PROMPT:
Which lines in the records below hold the word "elbow"? Copy each of them.

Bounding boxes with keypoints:
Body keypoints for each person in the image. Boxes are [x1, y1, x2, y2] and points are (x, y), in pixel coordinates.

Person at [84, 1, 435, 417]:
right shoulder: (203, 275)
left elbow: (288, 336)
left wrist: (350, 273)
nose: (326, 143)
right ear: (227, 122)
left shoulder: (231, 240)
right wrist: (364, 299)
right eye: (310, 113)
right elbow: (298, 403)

...

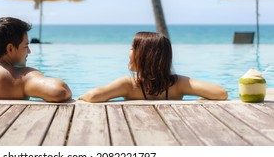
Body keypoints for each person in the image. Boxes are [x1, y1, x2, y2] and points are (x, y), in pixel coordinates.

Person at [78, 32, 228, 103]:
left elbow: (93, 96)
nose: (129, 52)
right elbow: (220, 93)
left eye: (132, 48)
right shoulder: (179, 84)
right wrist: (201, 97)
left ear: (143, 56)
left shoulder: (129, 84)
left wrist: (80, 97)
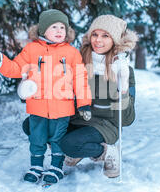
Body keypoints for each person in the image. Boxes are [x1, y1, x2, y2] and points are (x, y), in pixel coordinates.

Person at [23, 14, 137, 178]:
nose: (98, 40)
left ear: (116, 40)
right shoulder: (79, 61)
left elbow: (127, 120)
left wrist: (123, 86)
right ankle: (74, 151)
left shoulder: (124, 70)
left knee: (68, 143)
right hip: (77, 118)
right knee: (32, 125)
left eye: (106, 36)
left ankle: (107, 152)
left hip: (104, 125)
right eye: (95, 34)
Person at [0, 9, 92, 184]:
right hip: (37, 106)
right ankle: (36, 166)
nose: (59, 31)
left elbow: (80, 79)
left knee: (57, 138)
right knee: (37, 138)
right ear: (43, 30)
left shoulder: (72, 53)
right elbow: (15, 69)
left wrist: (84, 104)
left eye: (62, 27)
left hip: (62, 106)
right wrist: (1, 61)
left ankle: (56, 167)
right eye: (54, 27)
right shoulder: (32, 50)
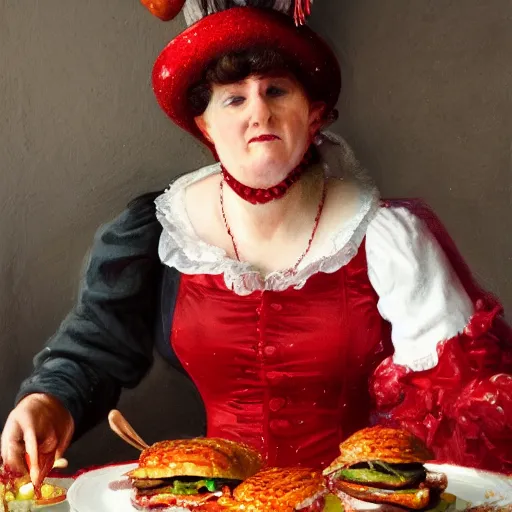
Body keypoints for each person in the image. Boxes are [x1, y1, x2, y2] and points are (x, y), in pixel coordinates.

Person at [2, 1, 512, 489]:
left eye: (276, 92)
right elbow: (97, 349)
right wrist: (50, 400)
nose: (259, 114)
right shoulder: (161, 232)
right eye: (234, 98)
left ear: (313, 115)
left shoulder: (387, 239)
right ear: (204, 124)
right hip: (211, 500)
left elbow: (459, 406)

ANSWER AREA:
left elbow: (288, 336)
right elbow: (298, 403)
left elbow: (93, 96)
right elbow: (220, 93)
left elbow: (127, 120)
left elbow: (80, 79)
right elbow: (15, 69)
right elbow: (97, 349)
left elbow: (459, 406)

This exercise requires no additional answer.